What is the best way in Rust to append/send records to a single file from multiple processes and threads

I am reading conflicting advice on this both at what Linux is capable and what is write in RUST.
Need some help.

I will be intercepting file system open libc calls with an LD_PRELOAD library and I need it to eventually write tracking information on which files are read or written, symlinked, etc to a wisktrak.file.

In a very large -jN build, there can be multiple processes that could be active in parallel and writing to this file. some of these build tools themselves could be multi-threaded and could be doing file open calls in parallel and hence wanting to write file tracking data in parallel within a process as well.

Options I am considering:
1. create a fifo pipe and have every spawned process write to this pipe. Keep each write to be under 4096 bytes, which I read is atomic block write guarantee in linux. I had this implemented in my C version of the program I have seen this happen fairly well. without records being mangled with others. over a fair bit of testing.
2. I recently started rewriting in RUST and switched to writing directly to single file. again within 4096 byte limit. Seems to be working. havent seen any mangling. But hasnt been long, and it only takes one mangle to kill this or the pipe idea.
3.Each process writes to its own unique file. Can generate a lot files and we still have the problem of multiple threads threads and if they are safe from mangling when writing to the same file/fd.
4. Last option, preferably not, is to start a daemon/listener process that writes the records and do IPC/socket communication from each process or thread to the daemon/listener.
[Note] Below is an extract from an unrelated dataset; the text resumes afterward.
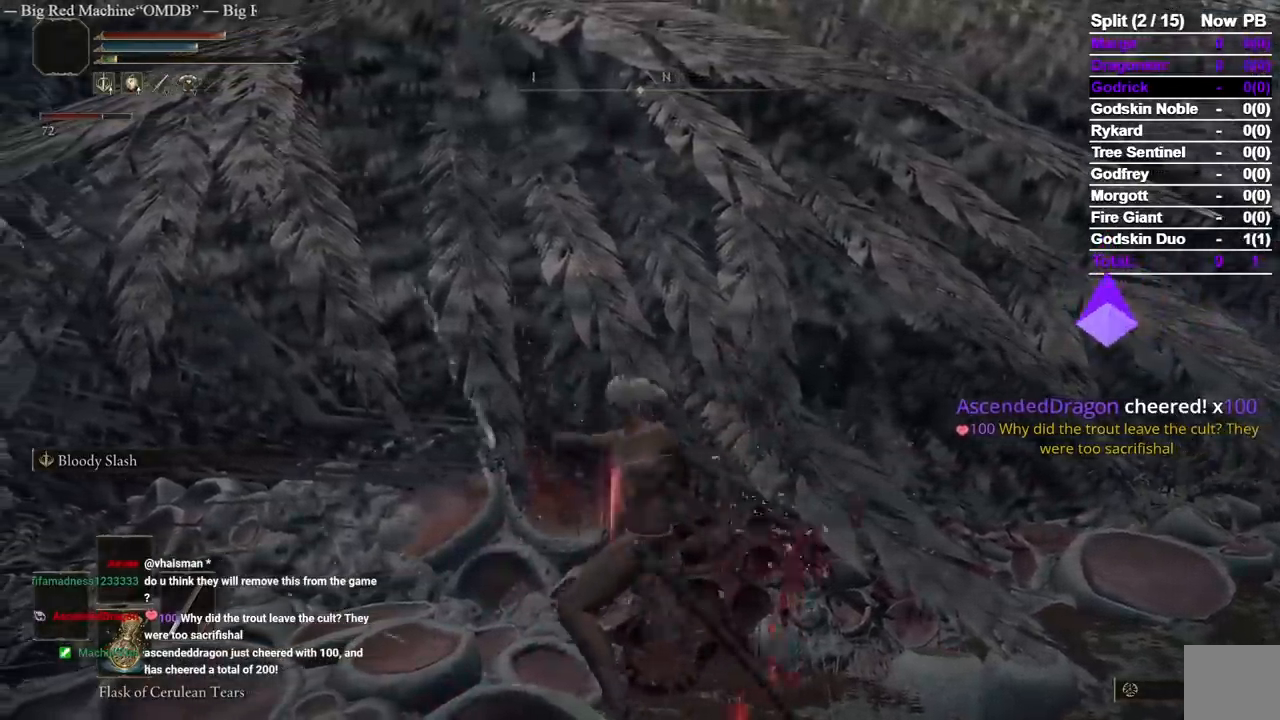
{"dt_ms": 500, "buttons": [], "left_stick": "up", "right_stick": "center", "events": []}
Lastly is there any RUST packages that people are familiar with that will simplify this process.

You could spawn a thread and then use crossbeam-channel to send the data to it. (preferably avoid std::sync::mpsc. it has several flaws)
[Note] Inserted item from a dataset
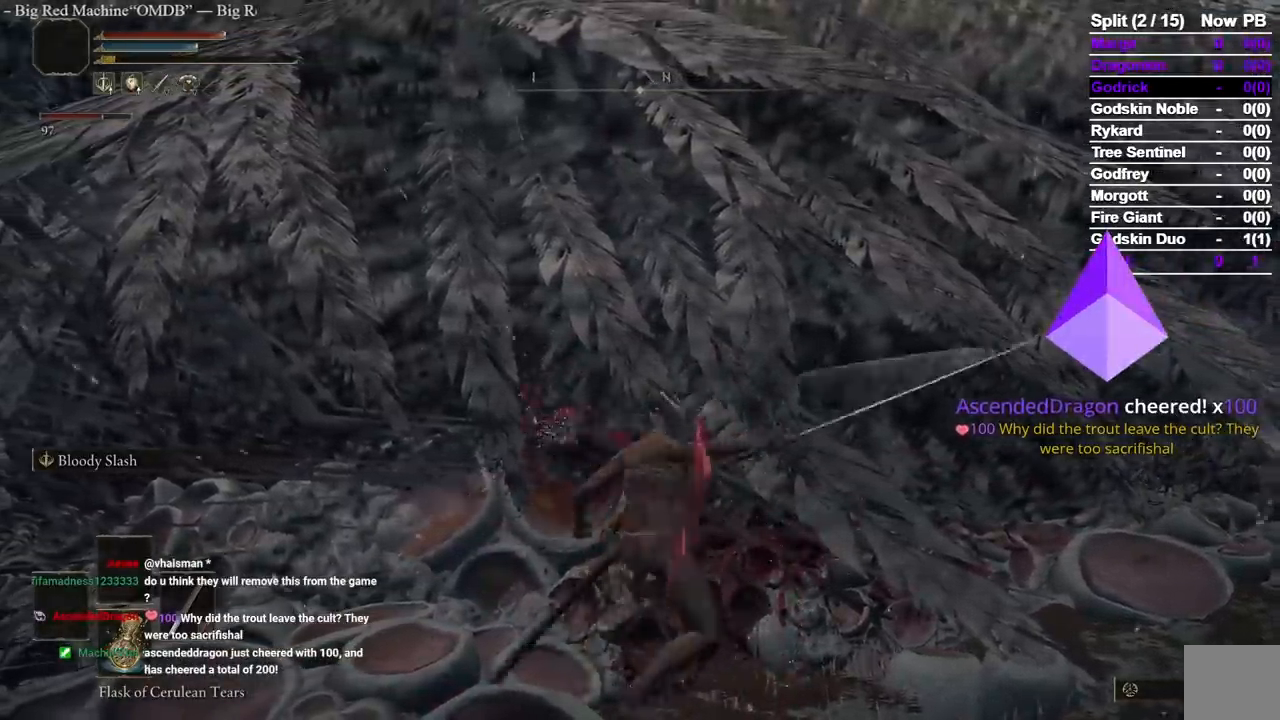
{"dt_ms": 500, "buttons": [], "left_stick": "up", "right_stick": "center", "events": []}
According to its manual page, the write syscall will prevent interleaving if all the process’ file descriptors are copies of each other (i.e. the file was opened once in the parent process and then everything inherited it through fork or similar). So the only thing you should need to do is verify that the higher-level libraries you’re using issue each record as a single write call.

4096 is the default buffer size for pipes on Linux, but file writes are allowed to be arbitrarily-sized.

1 Like

This topic was automatically closed 90 days after the last reply. We invite you to open a new topic if you have further questions or comments.